Still no festivals. But they’re coming. Expect one next week.
A Valley Girl, Castro, Friday. Was there ever a less promising film to become a classic? Made on a miniscule budget, financed by people more concerned with tits than story, and with a title ripped off from a recent novelty song hit, Valley Girl was intended to be just one of many teenage sexploitation movies glutting the early-’80s drive-ins. Yet writers Wayne Crawford and Andrew Lane and director Martha Coolidge turned it into an updated version of Romeo and Juliette, and the ultimate teenage romantic comedy. Valley Girl sports Nicolas Cage in his first major role (before he got weird) and makes some of the best use of rock ‘n’ roll ever in a movie that isn’t actually about music. On a double bill with Raising Arizona, which I saw and liked long ago.
C+ Suspicion, Cerrito, Thursday, 7:00. If there ever was an Alfred Hitchcock film ruined by the studio, it was his third American movie, Suspicion. And the sad part is that it could have been one of his best. Joan Fontaine stars as a young bride who begins to suspect that her new husband, Cary Grant, just may be a serial killer, and that she’s in line to be his next victim. Alas, the powers that be felt that Hitchcock’s original ending was a little too much of a downer, and not sufficiently positive about the sanctuary of marriage. The result is a thriller that falls apart so badly at the end that it negates everything that came before.
C+ Sweet Dreams, New Parkway, opens Friday. This upbeat, everything-turns-out-okay documentary tries to tell three different stories in 84 minutes. While it has its high points, it doesn’t do justice to any of its multiple topics. The setting is modern Rwanda, not quite 20 years after the genocide. But Sweet Dreams is only peripherally about the scars of mass murder. It concentrates mostly on drumming and starting an ice cream parlor. Especially the ice cream parlor. I wanted depth. I wanted sustenance. But for too much of Sweet Dreams’ running time, I just got ice cream. Great drumming, though. Read my full review.

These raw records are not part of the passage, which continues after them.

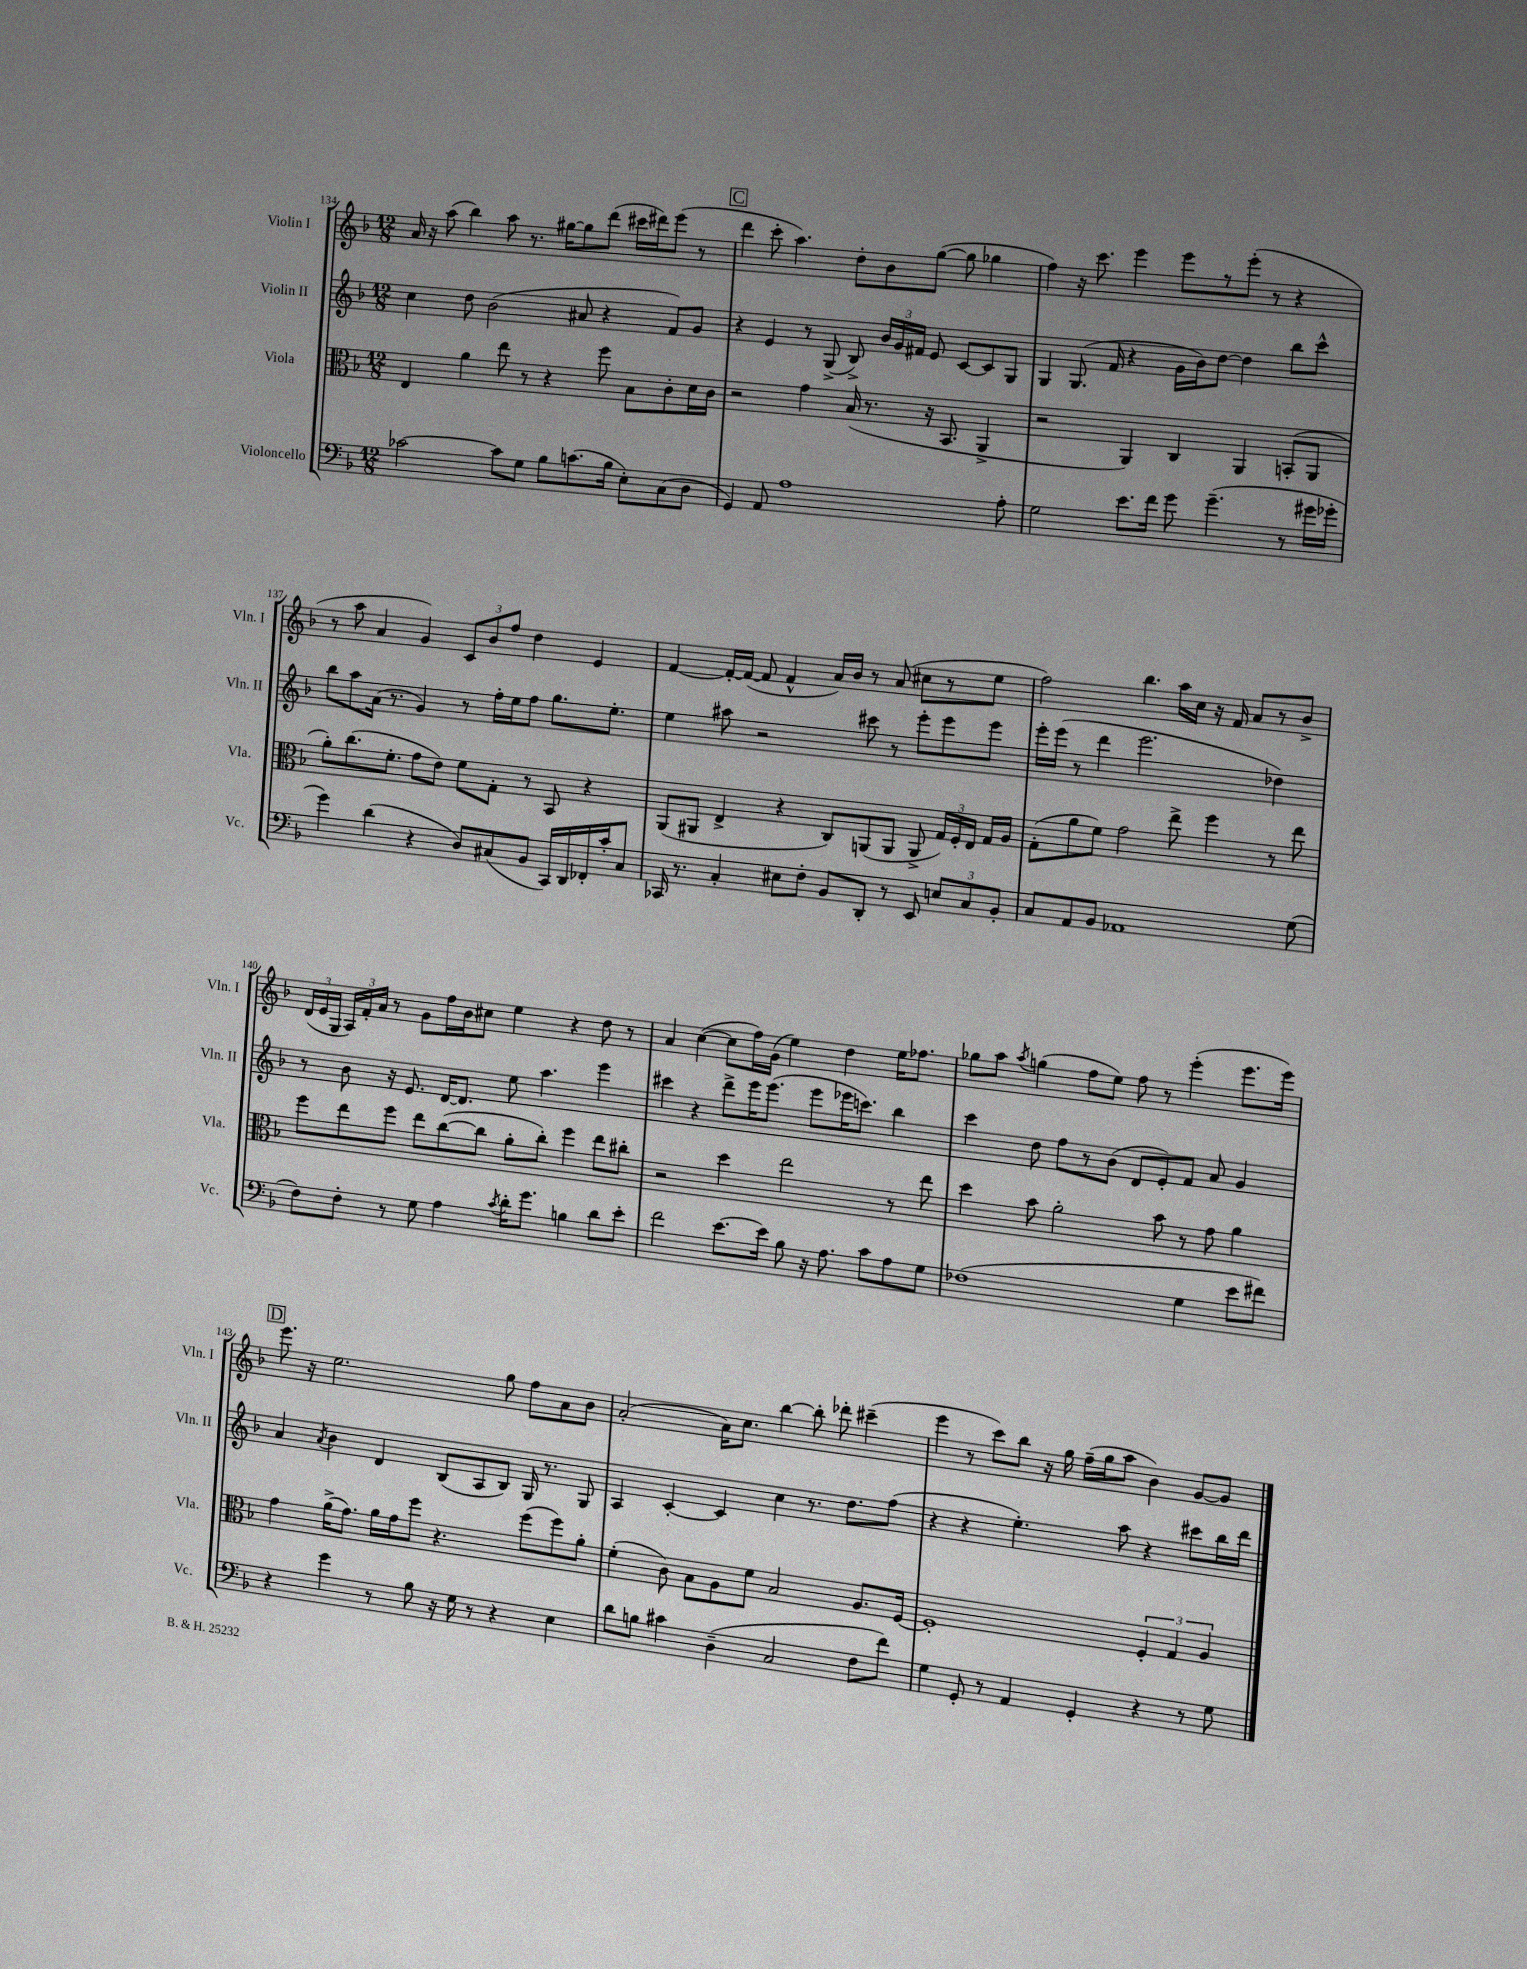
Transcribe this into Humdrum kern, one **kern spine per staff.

**kern	**kern	**kern	**kern
*part4	*part3	*part2	*part1
*staff4	*staff3	*staff2	*staff1
*I"Violoncello	*I"Viola	*I"Violin II	*I"Violin I
*I'Vc.	*I'Vla.	*I'Vln. II	*I'Vln. I
*clefF4	*clefC3	*clefG2	*clefG2
*k[b-]	*k[b-]	*k[b-]	*k[b-]
*M12/8	*M12/8	*M12/8	*M12/8
=134	=134	=134	=134
[2c-X\	4E/	4cc\	16a/
.	.	.	16r
.	.	.	(8aa\
.	4a\	8dd\	4bb-\)
.	.	(2b-\	.
8c-\L]	8ee\	.	8aa\
8G\J	8r	.	8.r
8B-\L	4r	.	.
.	.	.	[16gg#X\KL
(8.cn\	.	8a#X/	8gg#\]
.	8ff\	4r	(8ddd\J
16B-\Jk	.	.	.
8E'\L)	8B-\L	.	16ccc#X\LL
.	.	.	16ddd#X\J)
(8C\	8c'\	8f/L)	(8eee\J
8D\J	16d\L	8g/J	8r
.	16c\JJ	.	.
!!LO:REH:place=s1:t=C
=135	=135	=135	=135
4GG/)	2r	4r	4ddd\
8AA/	.	4e/	8ccc'\
1A	.	.	4.aa\)
.	4g\	8r	.
.	.	(8G^/	.
.	(16B-/	8B-^/)	8dd'\L
.	8.r	.	.
.	.	24b-/LL	8b-\
.	.	24g/	.
.	.	24f#X/JJ	.
.	16r	8e/	([8gg\J
.	8.BB-/	.	.
.	.	[8c/L	8gg\]
.	4AA^/	8c/]	4gg-X\
8A'\	.	8G/J	.
=136	=136	=136	=136
2G\	2r	4G/	4ff\)
.	.	(8.G/	16r
.	.	.	8.ccc\
.	.	16f/	.
8.e\L	4AA/)	4r	4eee\
16f\Jk	.	.	.
8g\	4C/	16g\LL	8eee\L
.	.	16b-\J)	.
(4.g~\	.	[8dd\J	8r
.	4AA/	4dd\]	(8eee'\J
.	.	.	8r
8r	(8BBn'/L	8bb-\L	4r
16g#X\LL	8AA/J	8ccc^^\J	.
16g-X'\JJ	.	.	.
!!LO:LB:g=z
=137	=137	=137	=137
4g\)	8a'\L)	8bb-\L	8r
.	(8.cc\	8aa\	8aa\
(4d\	.	(16a\Jk	4a/
.	8.f'\J	8.r	.
4r	8g\L	4g/)	4g/)
.	8e\J)	.	.
8D/L)	8f\L	8r	12c/L
.	.	.	12b-/
(8C#X/	8G'\J	16ff'\LL	.
.	.	.	12ff/J
.	.	16ee\J	.
8BB-/J	8r	8ff\J	4dd\
16CC/LL)	8BB-/	8.gg\L	.
16DD/	.	.	.
16FF-X'/	4r	.	4e/
16c'/J	.	8.ee'\J	.
8C#/J	.	.	.
=138	=138	=138	=138
16CC-X/	(8AA/L	4ee\	[4f/
8.r	.	.	.
.	8AA#X/J	.	.
4C'/	4E^/	8aa#X\	16f'/LL_
.	.	.	(16f/JJ_
.	.	2r	8f/]
8E#X\L	4r	.	4f^^/
8F'\J	.	.	.
8BB-/L	8C/L)	.	16a/LL)
.	.	.	16b-/JJ
8DD'/J	(8AAn/	8ccc#X\	8r
8r	8AA/J	8r	(8a/
8EE/	8AA^/	8eee'\L	8cc#X\L
12En/L	24G/LL)	8eee\	8r
.	24F'/	.	.
12C/	24E/JJ	.	.
.	16G/LL	8eee\J	8ee\J
12BB-'/J	.	.	.
.	16A/JJ	.	.
=139	=139	=139	=139
8C/L	(8G'\L	16eee'\LL	2ff\)
.	.	(16eee\JJ	.
8AA/	8a\	8r	.
8BB-/J	8f\J)	4ddd\	.
1AA-X	2g\	.	.
.	.	2.eee\	4.bb-\
.	8ee^\	.	16aa\LL
.	.	.	16cc\JJ
.	4ff\	.	16r
.	.	.	16f/
.	.	.	8a/L
.	8r	4dd-X\)	8r
(8G\	8ee\	.	8b-^/J
!!LO:LB:g=z
=140	=140	=140	=140
8F\L)	8ff\L	8r	(24d/LL
.	.	.	24e/
.	.	.	24G/JJ
8F'\J	8ee\	8b-\	24A/LL)
.	.	.	24f'/
.	.	.	24a/JJ
8r	8ff\J	16r	8r
.	.	8.e/	.
8G\	8ee\L	.	8g\L
4A\	([8cc\	[16d/KL	16ff\L
.	.	8.d/J]	16b-\J
.	8cc\J]	.	8cc#X\J
8qc/	.	.	.
16d'\KL	8a'\L	8ee\	4ee\
8.g\J	.	.	.
.	8cc'\J)	4.aa\	.
4Bn\	4ff\	.	4r
8d\L	8ee\L	4eee\	8dd\
8e'\J	8cc#X'\J	.	8r
=141	=141	=141	=141
2f\	2r	4ccc#X\	4a/
.	.	4r	([4cc\
[8.e\L	4dd\	8ddd^\L	8cc\L]
.	.	16eee\K	16ff\L)
16e\Jk]	.	(8.eee\J	(16g\JJ
8B-\	2ee\	.	4ee\)
16r	.	8eee\L	.
8.A\	.	.	.
.	.	16eee-X\K	4dd\
.	.	8.cccn\J)	.
8c\L	.	.	.
8A\	8r	4bb-\	16ee\KL
.	.	.	8.ff-X\J
8G\J	8ee\	.	.
=142	=142	=142	=142
(1F-X	4dd\	4ccc\	8gg-X\L
.	.	.	8aa\J
.	.	.	8qaa/
.	8b-\	8dd\	(4ggn\
.	2a'\	8ff\L	.
.	.	8r	8ff\L
.	.	(8b-\J	8ee\J)
.	.	8d/L	8ff\
.	8b-\	8e'/)	8r
4G\	8r	8f/J	(4eee'\
.	8g\	8a/	.
8e\L	4a\	4g/	8.eee\L
8f#X\J)	.	.	.
.	.	.	16eee\Jk)
!!LO:LB:g=z
!!LO:REH:place=s1:t=D
=143	=143	=143	=143
4r	4g\	4a/	8.eee\
.	.	.	16r
.	.	8qa/	.
4g\	(16a^\KL	4b-\	2.ee\
.	8.g\J)	.	.
8r	16a\LL	4d/	.
.	16g\J	.	.
8B-\	8ff\J	.	.
16r	4.r	(8B-/L	.
16G\	.	.	.
8r	.	8A/	.
4r	.	8B-/J)	8gg\
.	(8ff\L	16G/	8ff\L
.	.	8.r	.
4E\	8ff\)	.	8a\
.	8a'\J	8G/	8b-\J
=144	=144	=144	=144
8d\L	(4f'\	4A/	(2a'/
8Bn\J	.	.	.
4c#X\	8c\)	[4c'/	.
.	8B-\L	.	.
(4D~\	8A\	4c/]	16a\KL)
.	.	.	8.cc\J
.	8f\J	.	.
2C/	2B-/	4cc\	[4bb-\
.	.	8.r	8bb-'\]
.	.	.	8ddd-X'\
.	.	8.dd\L	.
8F\L	8.A/L	.	(4ccc#X~\
8f\J)	.	(8ff\J	.
.	[16F/Jk	.	.
=145	=145	=145	=145
4G\	1F']	4r	4eee\
8GG'/	.	4r	8r
8r	.	.	8ccc\L)
4AA/	.	4.ee'\)	8bb-\J
.	.	.	16r
.	.	.	16gg\
4GG'/	.	.	(16ff~\LL
.	.	.	16gg\J
.	.	8aa\	8aa\J
4r	6F'/	4r	4b-\)
.	6G/	.	.
8r	.	8ccc#X\L	[8g/L
.	6A/	.	.
8G\	.	16bb-\L	8g/J]
.	.	16ddd\JJ	.
==	==	==	==
*-	*-	*-	*-
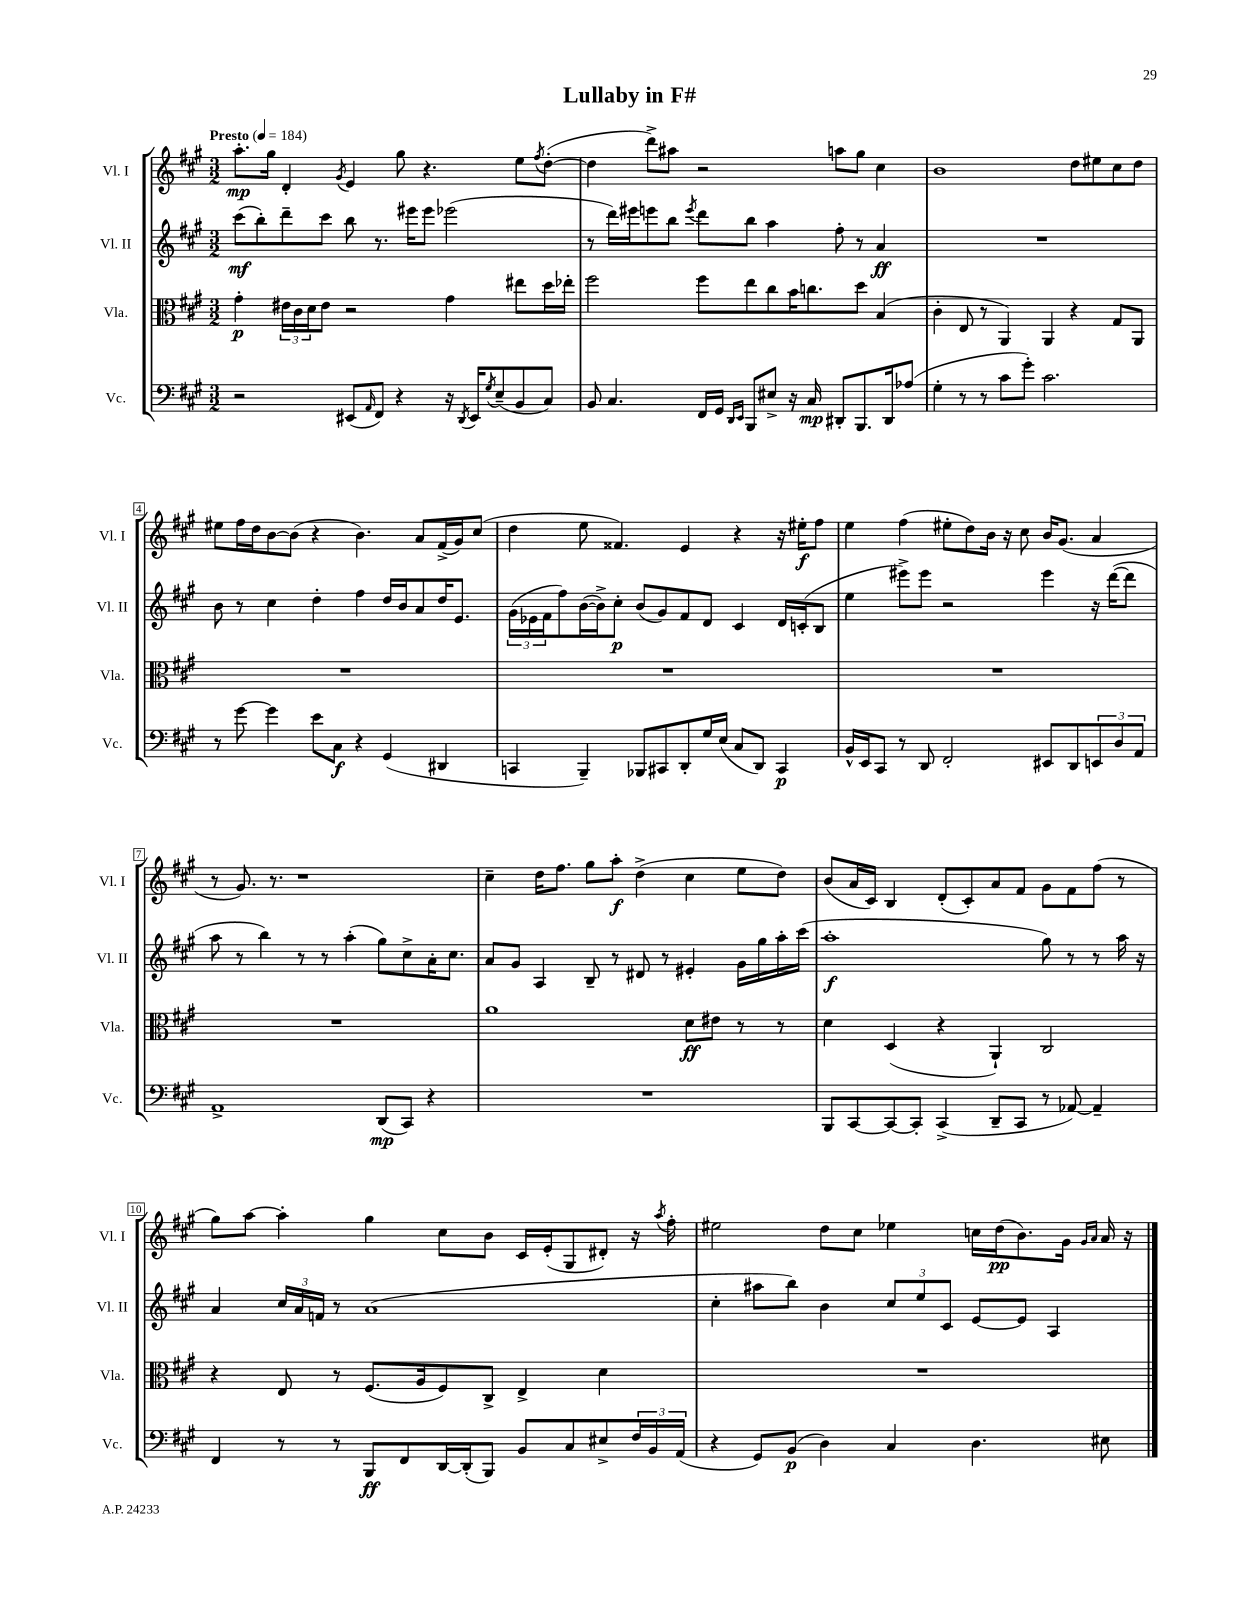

B- Alfred Hitchcock Double Bill: Rebecca & Suspicion, Stanford, Through Sunday. Rebecca earns this double bill it’s B-. With its few fleeting moments of suspense, Alfred Hitchcock’s first American film feels little like a Hitchcock movie. Basically a weepie, it stars Joan Fontaine as a young American who marries a British aristocrat (Laurence Olivier), only to find that she has to compete with the memory of his dead first wife. Although it’s not what Hitchcock fans expect, it’s still an entertaining melodrama, with a fine, over-the-top performance by Judith Anderson as the brooding servant who cannot bear to think that a usurper has replaced her lady (her performance provides the most Hitchcockian moments in the picture). This was Hitchcock’s only Best Picture Oscar winner. See above for more on Suspicion.